Tentu banyak pelajaran terbaik yang Bapak tularkan pada
kami. Bahwa hidup bukanlah sekedar merasakan zona nyaman, sebab zona yang
terkadang terjal pun adalah pelengkap yang turut memberi warna dalam hidup ini.
Hidup yang serba pelik bukan lahir karena Tuhan kejam pada hamba-Nya, Tuhan
hanya ingin hamba-Nya tidak menyerah menggapai cinta dari-Nya, sebab Tuhan
telah berjanji, setelah kesulitan itu ada kemudahan.
Beliau memang bukan pria romantis, tapi ia adalah pria
paling mengerti dan mencintai sepenuh hati.
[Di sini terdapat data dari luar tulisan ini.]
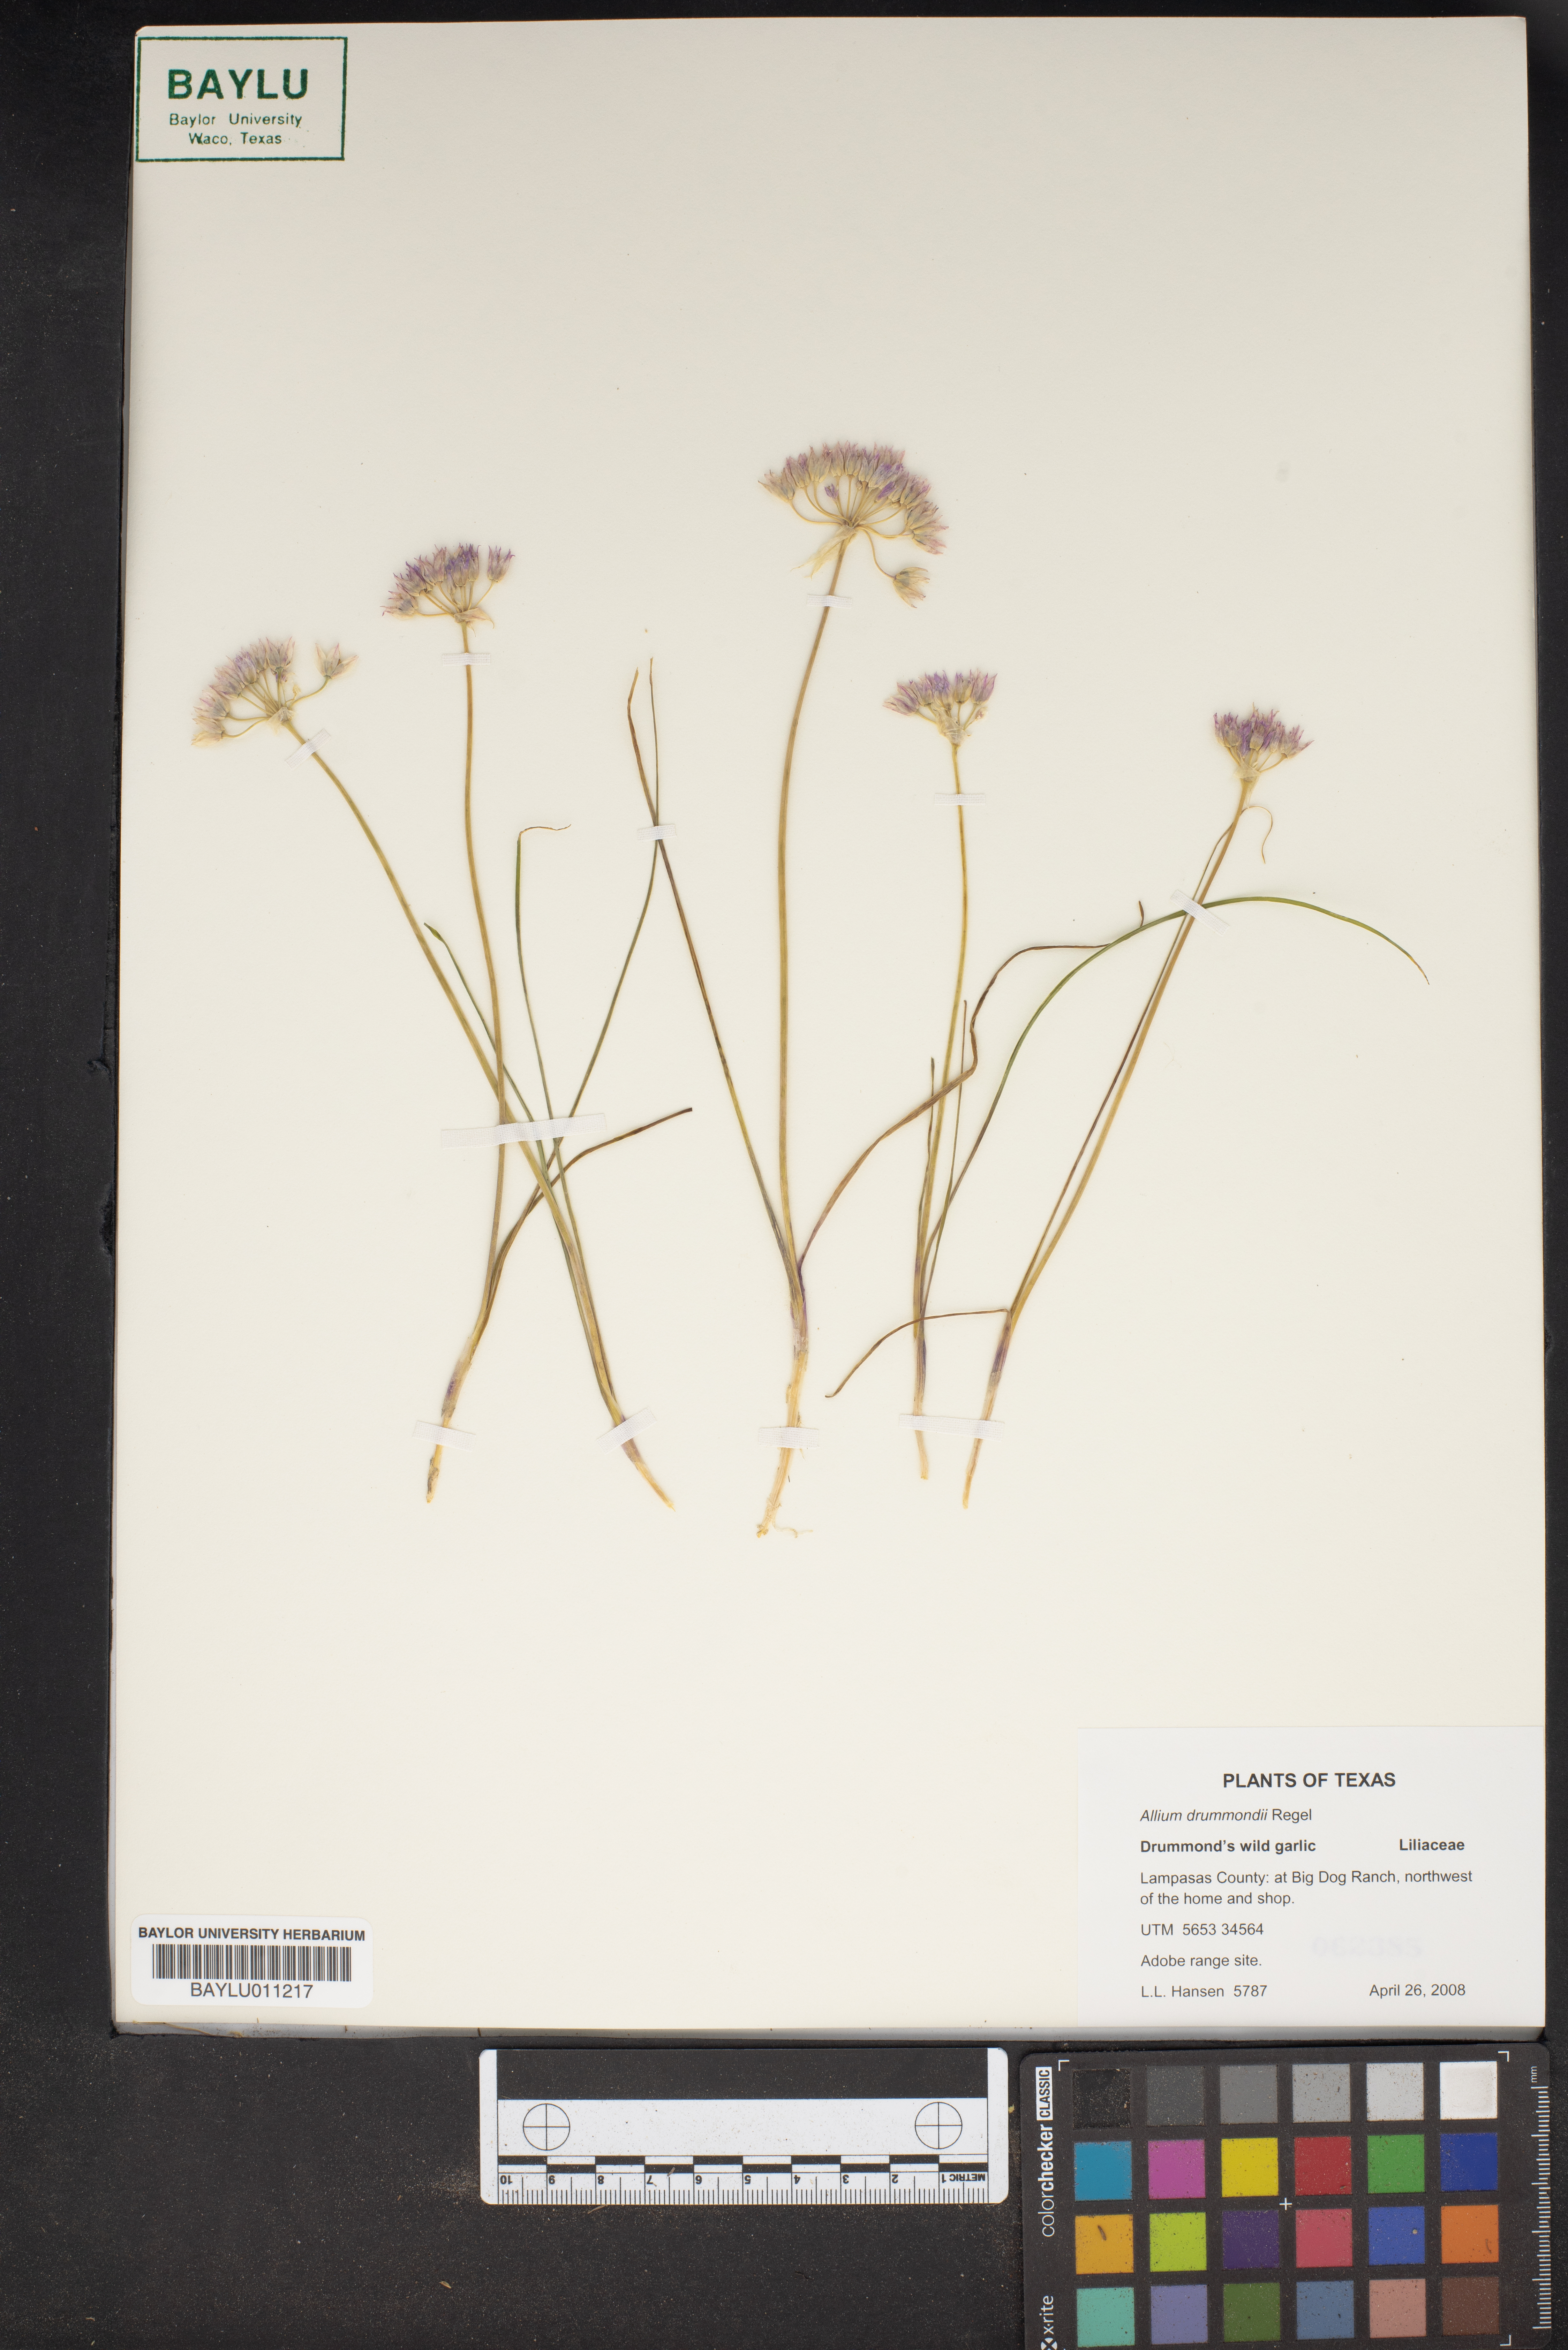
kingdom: Plantae
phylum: Tracheophyta
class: Liliopsida
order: Asparagales
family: Amaryllidaceae
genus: Allium
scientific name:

Datang menentramkan hati meski
sesekali terkesan dingin, tak pandai meluapkan isi hati namun cinta akan
berbagi. Ia bisa menyembunyikan rinai air mata, namun tak bisa menyembunyikan
wajah bahagianya. Pria itu memang bukan pria romantis, namun doa yang ia
lantunkan adalah kalimat penyejuk sanubari, terima kasih Tuhan, pria baik hati
itu Engkau hadirkan sebagai orang tua kami. Love you almost full my Father.
nggi i love this post ,thank make me some heart quake to know how much i love my father :')
BalasHapusYUPP..senang rasanya bisa berbagi di sini,hehe, we proud
Hapusour father whenever :)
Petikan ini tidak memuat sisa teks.